According to a Pew internet poll called “The Rise of E-Reading,” 54 percent of people who own e-book reading devices are reading on any given day, in comparison to 45 percent of the print book-reading public. Sixty-three percent of the former are reading a print book while only 42 percent are reading e-books. Even the people who own e-book reading devices (which does not take into account that many people can read e-books on devices not intended for them) are reading print books more often than e-books. When comparing the two, people prefer e-books for speedy access and for portability. After all, e-book reading devices make it easier for people to carry multiple books with them when they travel. Using e-books has really streamlined reading, and has also made it more accessible.

E-books’ accessibility is what makes them so desirable. Seventy percent of e-book readers state that they are usually able to find the information or books that they are seeking. Eighty-eight percent use e-books to keep up with current events, and 89 percent use them to research various topics that interest them. In comparison, only 78 percent of the general population reads to keep up with current events and only 74 percent read to research. E-books and other reading devices make it easier for people to access this information, and people who own these devices are more likely to do their own research and keep up with current events.

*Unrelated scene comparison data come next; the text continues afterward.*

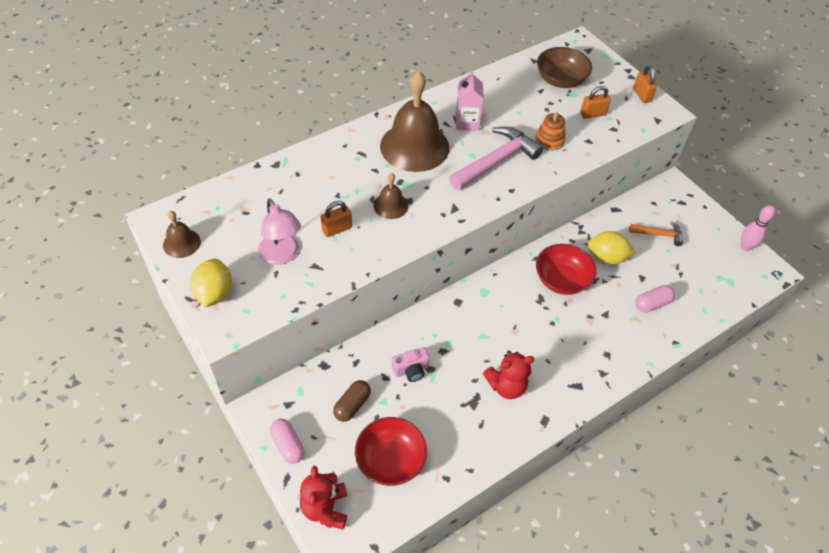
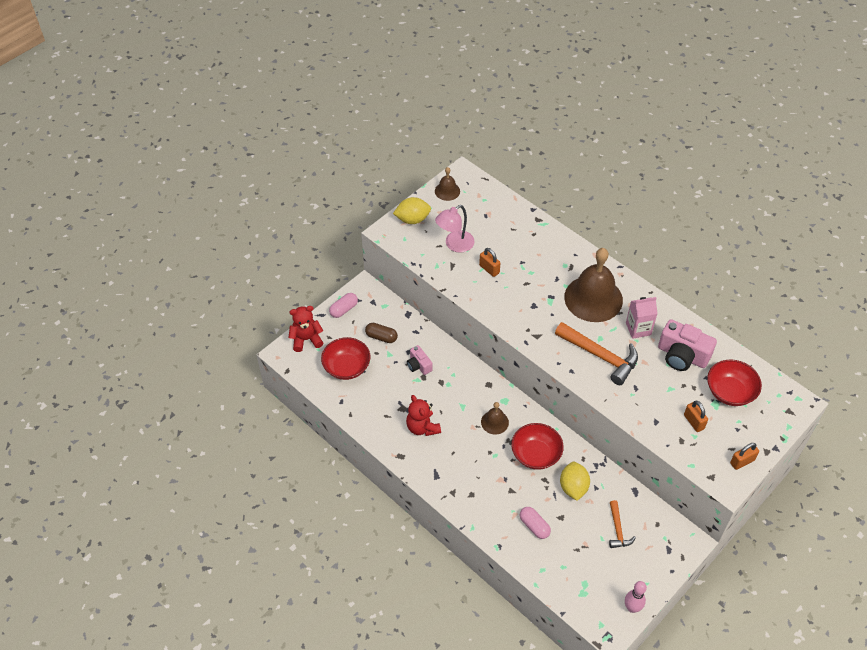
camera: 80 degrees right, 0 degrees up
(390, 205) = (524, 295): brown bell -> brown bell (494, 422)
(496, 161) = (600, 356): pink hammer -> orange hammer
(510, 100) = (682, 356): none -> pink camera
(549, 140) = (643, 391): orange stacking toy -> none
(560, 80) = (730, 392): brown bowl -> red bowl

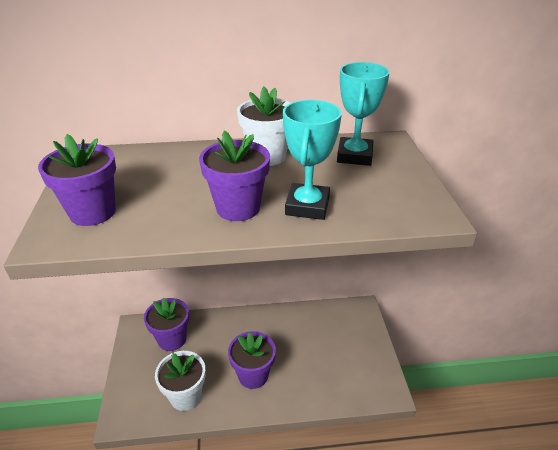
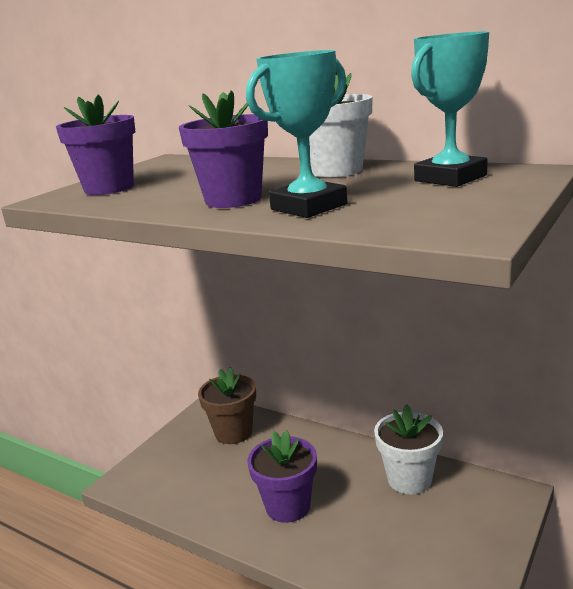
camera: 40 degrees right, 15 degrees down
(172, 339) = (233, 432): purple flower pot -> brown flower pot
(185, 396) = (197, 492): white flower pot -> white flower pot (409, 479)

Do these statistics suggest correlation, or do they suggest causation? Does owning an e-book make it easier for their owners to read? If so, is that why e-book owners use them so frequently? Or is it just correlation that people who read more often are more likely to own a device designed for reading? Current studies are inconclusive, but it appears that e-books supplement print reading instead of replacing it. E-books may streamline reading and make it more portable, but print books are not dying out any time soon.